Gurbetçi ailelerin Almanya’da büyüyen çocukları, eğitimlerini tamamlayıp ekonomik özgürlüğe sahip olduktan sonra mutlaka günün birinde aileleri tarafından “Yaşın geldi, artık kendine uygun bir eş bul” diye uyarılır. Üniversite yerine meslek eğitimi almayı tercih eden gençler iş hayatına daha erken başladıkları için bu uyarı, kendilerine henüz 20’li yaşların başında veya ortasındayken gelir. Yurtdışındaki gurbetçi ailelerde sık sık görülen bu “çocuklara eş bulma paniği” enteresan bir toplumsal fenomendir. Bu aileler çocuklarını, doğdukları günden itibaren bir “biz ve onlar” (Müslüman Türkler ve Hristiyan Almanlar) psikolojisi içerinde büyütürler.
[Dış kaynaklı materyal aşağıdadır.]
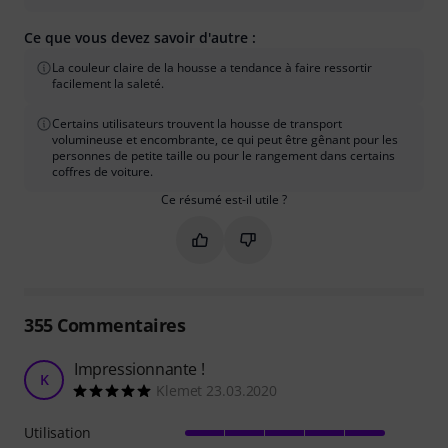
Ce que vous devez savoir d'autre :
La couleur claire de la housse a tendance à faire ressortir
facilement la saleté.
Certains utilisateurs trouvent la housse de transport
volumineuse et encombrante, ce qui peut être gênant pour les
personnes de petite taille ou pour le rangement dans certains
coffres de voiture.
Ce résumé est-il utile ?
Marquer ce résumé comme utile
Marquer ce résumé comme in
355
Commentaires
Impressionnante !
K
Klemet 23.03.2020
Utilisation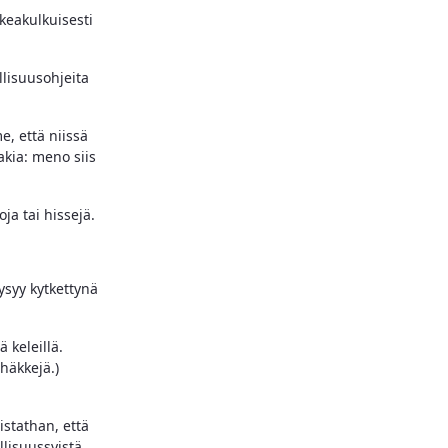
keakulkuisesti
lisuusohjeita
e, että niissä
akia: meno siis
ja tai hissejä.
ysyy kytkettynä
 keleillä.
häkkejä.)
istathan, että
llisuussyistä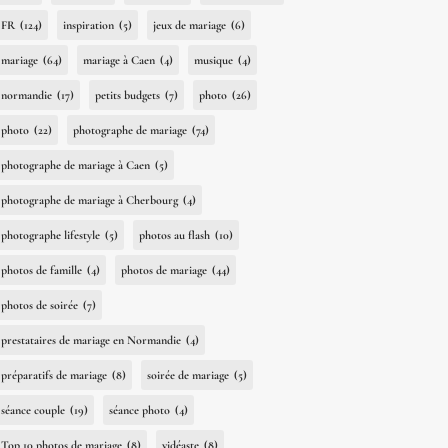
FR
(124)
inspiration
(5)
jeux de mariage
(6)
mariage
(64)
mariage à Caen
(4)
musique
(4)
normandie
(17)
petits budgets
(7)
photo
(26)
photo
(22)
photographe de mariage
(74)
photographe de mariage à Caen
(5)
photographe de mariage à Cherbourg
(4)
photographe lifestyle
(5)
photos au flash
(10)
photos de famille
(4)
photos de mariage
(44)
photos de soirée
(7)
prestataires de mariage en Normandie
(4)
préparatifs de mariage
(8)
soirée de mariage
(5)
séance couple
(19)
séance photo
(4)
Top 10 photos de mariage
(8)
vidéaste
(8)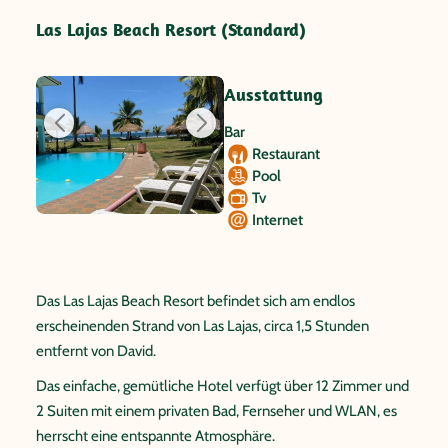
Las Lajas Beach Resort (Standard)
Ausstattung
Bar
Restaurant
Pool
Tv
Internet
Das Las Lajas Beach Resort befindet sich am endlos
erscheinenden Strand von Las Lajas, circa 1,5 Stunden
entfernt von David.
Das einfache, gemütliche Hotel verfügt über 12 Zimmer und
2 Suiten mit einem privaten Bad, Fernseher und WLAN, es
herrscht eine entspannte Atmosphäre.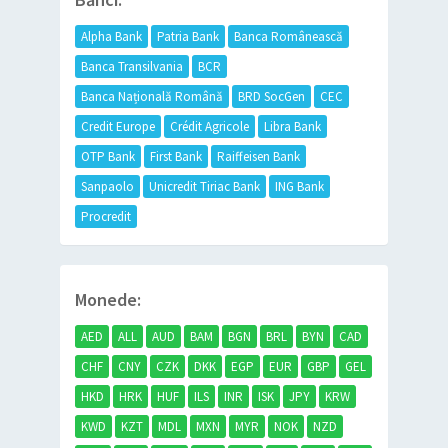
Alpha Bank
Patria Bank
Banca Românească
Banca Transilvania
BCR
Banca Națională Română
BRD SocGen
CEC
Credit Europe
Crédit Agricole
Libra Bank
OTP Bank
First Bank
Raiffeisen Bank
Sanpaolo
Unicredit Tiriac Bank
ING Bank
Procredit
Monede:
AED
ALL
AUD
BAM
BGN
BRL
BYN
CAD
CHF
CNY
CZK
DKK
EGP
EUR
GBP
GEL
HKD
HRK
HUF
ILS
INR
ISK
JPY
KRW
KWD
KZT
MDL
MXN
MYR
NOK
NZD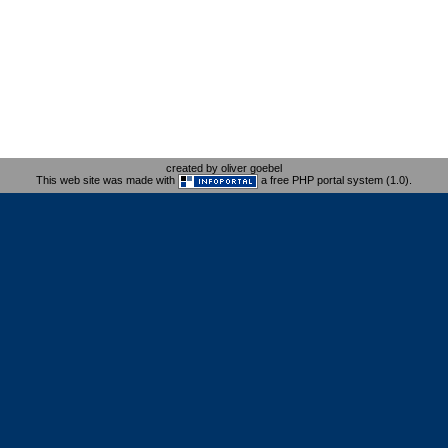
created by oliver goebel
This web site was made with
a free PHP portal system (1.0).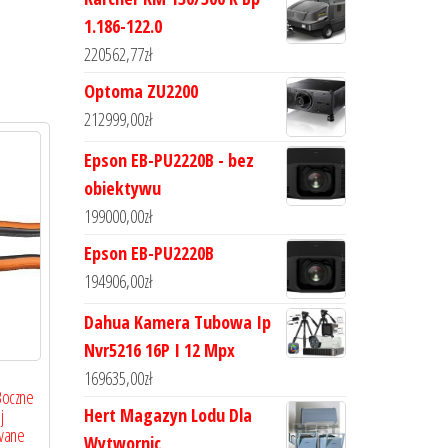
1.186-122.0
220562,77
zł
Optoma ZU2200
212999,00
zł
Epson EB-PU2220B - bez
obiektywu
199000,00
zł
Epson EB-PU2220B
194906,00
zł
Dahua Kamera Tubowa Ip
Nvr5216 16P I 12 Mpx
169635,00
zł
Boczne
Hert Magazyn Lodu Dla
j
owane
Wytwornic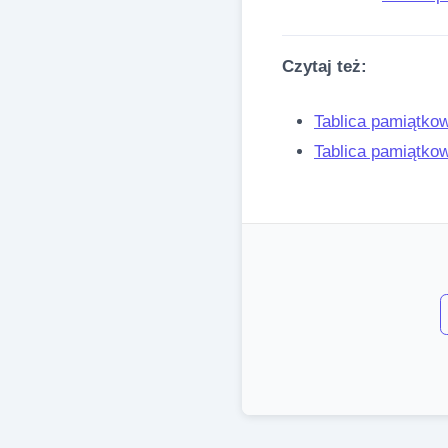
Czytaj też:
Tablica pamiątkow
Tablica pamiątko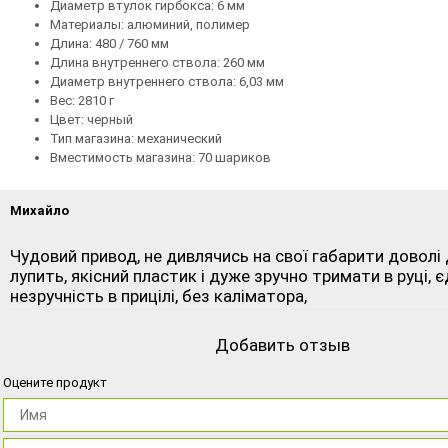
Диаметр втулок гирбокса: 6 мм
Материалы: алюминий, полимер
Длина: 480 / 760 мм
Длина внутреннего ствола: 260 мм
Диаметр внутреннего ствола: 6,03 мм
Вес: 2810 г
Цвет: черный
Тип магазина: механический
Вместимость магазина: 70 шариков
Михайло
Чудовий привод, не дивлячись на свої габарити доволі
лупить, якісний пластик і дуже зручно тримати в руці, 
незручність в прицілі, без каліматора,
Добавить отзыв
Оцените продукт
“Onlar”, bir anlamda dışarıdan gelen bir tehlike olarak algılanır çoğu zaman: çocuklarını alkol veya sigara içmeye ve daha önemlisi seks yapmaya “teşvik eden” Hristiyan Alman gençleri. Bu yüzden Türk-Alman arkadaşlıkları her zaman endişeyle karşılanır ve çocukların hep Türk komünitesi içerisinde arkadaşlıklar kurması tercih edilir. “Onlar’dan” gelen tehlike, çocuklar küçükken fazla büyük değildir, fakat bu çocukların büyümesi ve daha az kontrol edilebilmesiyle beraber ailelerdeki “çocuğum kötü yola düşer” korkusu iyice büyür.
En geç bu noktada aileler çoğu zaman çözümü – geleneksel bir deyimle – çocuklarının gözü açılmadan başlarını bağlamakta bulur. Çocuklarına, kendi değerlerini paylaşan bir eş bulma yoluna konulup, gerek köylerinden gelin veya damat getirerek, gerek akrabaları veya kendi kardeşlerinin çocuklarıyla evlendirerek bu gençleri daha 20’li yaşların başında “tehlikeden” kurtarırlar. Dolayısıyla Almanya’da büyüyen her Türk genci, kendi ailesi tarafından olmasa bile, çevresindeki arkadaşlarına “Artık bir eş bul ve evlen” denildiğine direkt veya dolaylı olarak şahit olur.